Records excerpted from a collection
===============

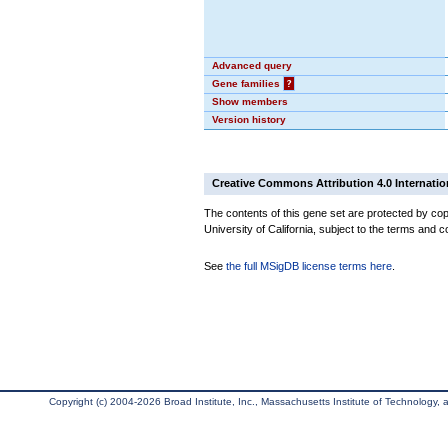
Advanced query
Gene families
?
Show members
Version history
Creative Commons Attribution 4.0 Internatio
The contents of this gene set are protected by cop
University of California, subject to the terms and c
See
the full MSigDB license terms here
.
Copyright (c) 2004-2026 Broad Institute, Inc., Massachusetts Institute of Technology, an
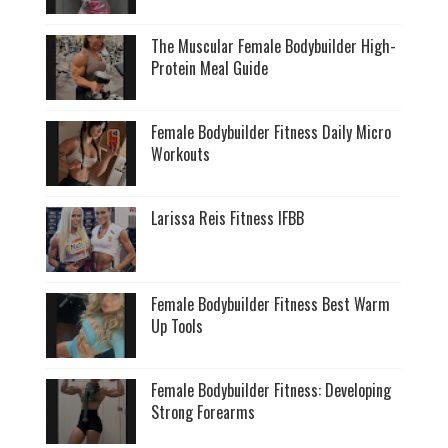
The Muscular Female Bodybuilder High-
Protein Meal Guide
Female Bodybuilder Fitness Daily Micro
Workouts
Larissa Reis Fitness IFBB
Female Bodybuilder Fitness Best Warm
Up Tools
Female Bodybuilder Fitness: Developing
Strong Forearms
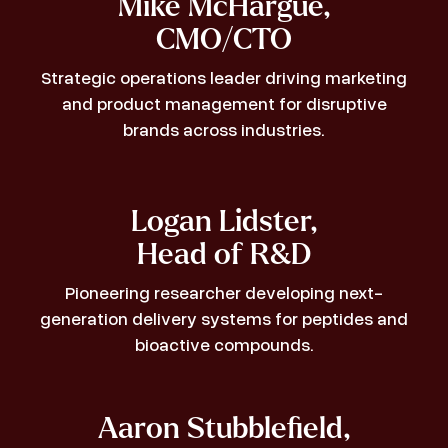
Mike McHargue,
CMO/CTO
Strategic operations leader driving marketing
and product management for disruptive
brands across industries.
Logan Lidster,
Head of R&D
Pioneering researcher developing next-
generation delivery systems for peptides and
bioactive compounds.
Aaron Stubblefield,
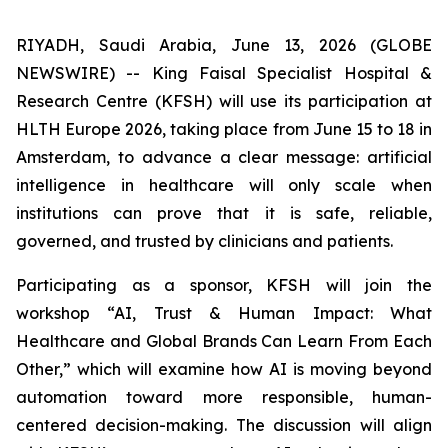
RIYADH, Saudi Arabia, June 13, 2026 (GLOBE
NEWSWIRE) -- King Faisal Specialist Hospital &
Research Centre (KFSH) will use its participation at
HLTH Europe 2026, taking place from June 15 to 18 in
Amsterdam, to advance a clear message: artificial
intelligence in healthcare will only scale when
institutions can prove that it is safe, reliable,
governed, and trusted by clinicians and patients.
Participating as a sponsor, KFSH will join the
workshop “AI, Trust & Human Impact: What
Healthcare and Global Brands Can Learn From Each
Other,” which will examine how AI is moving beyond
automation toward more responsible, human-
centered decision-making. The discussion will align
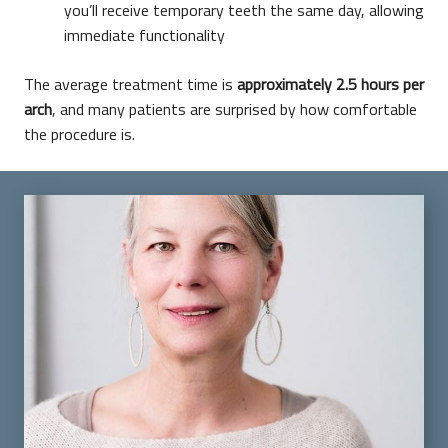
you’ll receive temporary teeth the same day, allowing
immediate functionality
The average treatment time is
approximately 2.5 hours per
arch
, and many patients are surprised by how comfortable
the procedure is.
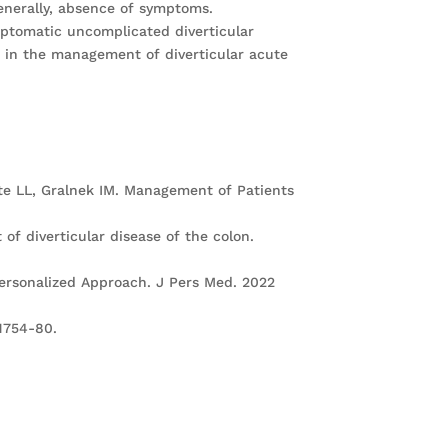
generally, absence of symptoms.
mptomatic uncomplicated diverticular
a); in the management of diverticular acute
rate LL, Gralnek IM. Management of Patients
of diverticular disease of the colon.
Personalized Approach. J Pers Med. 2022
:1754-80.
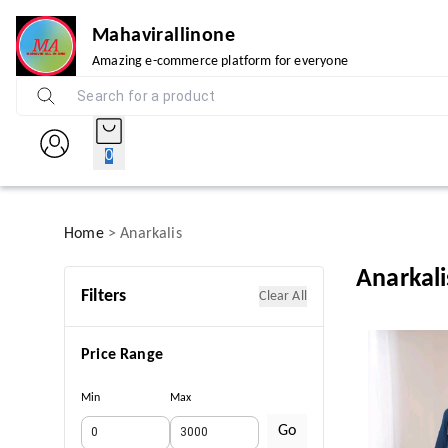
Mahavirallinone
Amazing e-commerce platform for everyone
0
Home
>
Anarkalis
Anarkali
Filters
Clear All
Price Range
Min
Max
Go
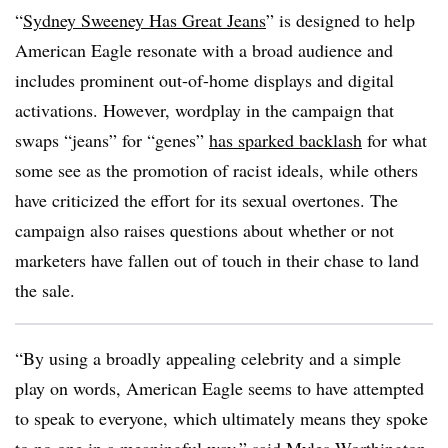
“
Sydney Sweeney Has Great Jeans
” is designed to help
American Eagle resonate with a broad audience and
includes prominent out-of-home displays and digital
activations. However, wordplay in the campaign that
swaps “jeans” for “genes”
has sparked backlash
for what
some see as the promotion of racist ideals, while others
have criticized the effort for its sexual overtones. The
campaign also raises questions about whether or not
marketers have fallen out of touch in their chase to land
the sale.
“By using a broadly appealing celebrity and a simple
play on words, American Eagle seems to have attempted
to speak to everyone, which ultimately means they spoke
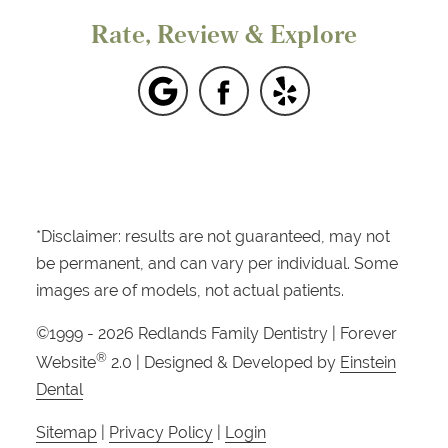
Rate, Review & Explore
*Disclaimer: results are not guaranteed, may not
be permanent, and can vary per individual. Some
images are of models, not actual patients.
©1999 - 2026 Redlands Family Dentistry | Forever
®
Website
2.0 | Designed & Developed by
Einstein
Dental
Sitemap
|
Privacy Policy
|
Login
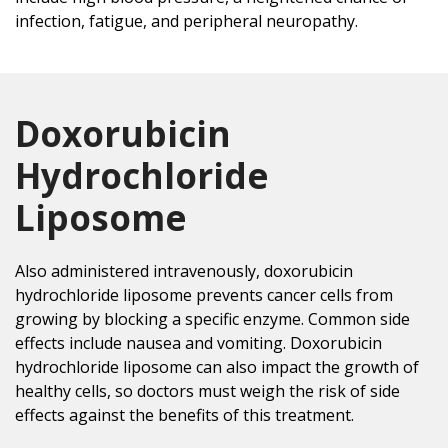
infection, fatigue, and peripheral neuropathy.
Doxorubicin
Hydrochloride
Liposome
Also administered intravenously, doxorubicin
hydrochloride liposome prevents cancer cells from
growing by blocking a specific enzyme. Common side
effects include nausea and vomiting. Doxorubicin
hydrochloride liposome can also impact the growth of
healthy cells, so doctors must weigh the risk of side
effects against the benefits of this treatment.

===============

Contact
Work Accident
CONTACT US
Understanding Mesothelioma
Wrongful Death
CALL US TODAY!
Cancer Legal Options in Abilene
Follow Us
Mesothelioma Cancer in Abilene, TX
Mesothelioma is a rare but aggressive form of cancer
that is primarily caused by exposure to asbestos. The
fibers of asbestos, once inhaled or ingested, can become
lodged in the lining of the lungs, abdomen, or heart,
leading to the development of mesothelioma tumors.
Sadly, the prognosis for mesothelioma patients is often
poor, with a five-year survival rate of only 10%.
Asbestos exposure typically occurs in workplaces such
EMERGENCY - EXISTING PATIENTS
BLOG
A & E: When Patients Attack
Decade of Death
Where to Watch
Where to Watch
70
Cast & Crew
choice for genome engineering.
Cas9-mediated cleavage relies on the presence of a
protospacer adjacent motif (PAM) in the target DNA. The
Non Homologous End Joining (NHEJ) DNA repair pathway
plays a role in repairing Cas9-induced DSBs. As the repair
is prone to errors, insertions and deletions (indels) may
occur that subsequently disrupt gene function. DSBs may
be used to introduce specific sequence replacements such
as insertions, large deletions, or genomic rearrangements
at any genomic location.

===============

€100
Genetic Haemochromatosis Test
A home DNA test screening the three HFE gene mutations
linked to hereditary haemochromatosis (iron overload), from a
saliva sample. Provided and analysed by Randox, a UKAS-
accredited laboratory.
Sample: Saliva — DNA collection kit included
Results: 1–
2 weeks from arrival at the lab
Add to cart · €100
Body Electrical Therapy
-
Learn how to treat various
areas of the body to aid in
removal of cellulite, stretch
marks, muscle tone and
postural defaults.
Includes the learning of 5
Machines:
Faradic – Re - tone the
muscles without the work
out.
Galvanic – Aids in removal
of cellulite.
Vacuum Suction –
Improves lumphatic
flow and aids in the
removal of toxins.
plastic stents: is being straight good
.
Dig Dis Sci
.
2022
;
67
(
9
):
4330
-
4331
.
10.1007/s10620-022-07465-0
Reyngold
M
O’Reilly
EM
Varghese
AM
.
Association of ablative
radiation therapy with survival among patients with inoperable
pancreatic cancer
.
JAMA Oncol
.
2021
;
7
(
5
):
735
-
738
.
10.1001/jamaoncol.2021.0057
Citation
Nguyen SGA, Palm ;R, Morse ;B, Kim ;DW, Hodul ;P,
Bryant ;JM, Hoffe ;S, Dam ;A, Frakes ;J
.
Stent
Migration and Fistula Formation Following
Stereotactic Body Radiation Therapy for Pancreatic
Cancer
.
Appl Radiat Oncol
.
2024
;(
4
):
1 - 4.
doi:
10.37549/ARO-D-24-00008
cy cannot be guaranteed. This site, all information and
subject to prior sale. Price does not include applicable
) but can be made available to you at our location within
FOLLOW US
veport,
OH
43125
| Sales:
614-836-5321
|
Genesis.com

===============

## Problem requirements
Looking at the data above, write out exactly the lines that start at the one containing "Dig Dis Sci" and end at the one containing "Genesis.com"; include both and nothing beyond.

## Answer for the task
Dig Dis Sci
.
2022
;
67
(
9
):
4330
-
4331
.
10.1007/s10620-022-07465-0
Reyngold
M
O’Reilly
EM
Varghese
AM
.
Association of ablative
radiation therapy with survival among patients with inoperable
pancreatic cancer
.
JAMA Oncol
.
2021
;
7
(
5
):
735
-
738
.
10.1001/jamaoncol.2021.0057
Citation
Nguyen SGA, Palm ;R, Morse ;B, Kim ;DW, Hodul ;P,
Bryant ;JM, Hoffe ;S, Dam ;A, Frakes ;J
.
Stent
Migration and Fistula Formation Following
Stereotactic Body Radiation Therapy for Pancreatic
Cancer
.
Appl Radiat Oncol
.
2024
;(
4
):
1 - 4.
doi:
10.37549/ARO-D-24-00008
cy cannot be guaranteed. This site, all information and
subject to prior sale. Price does not include applicable
) but can be made available to you at our location within
FOLLOW US
veport,
OH
43125
| Sales:
614-836-5321
|
Genesis.com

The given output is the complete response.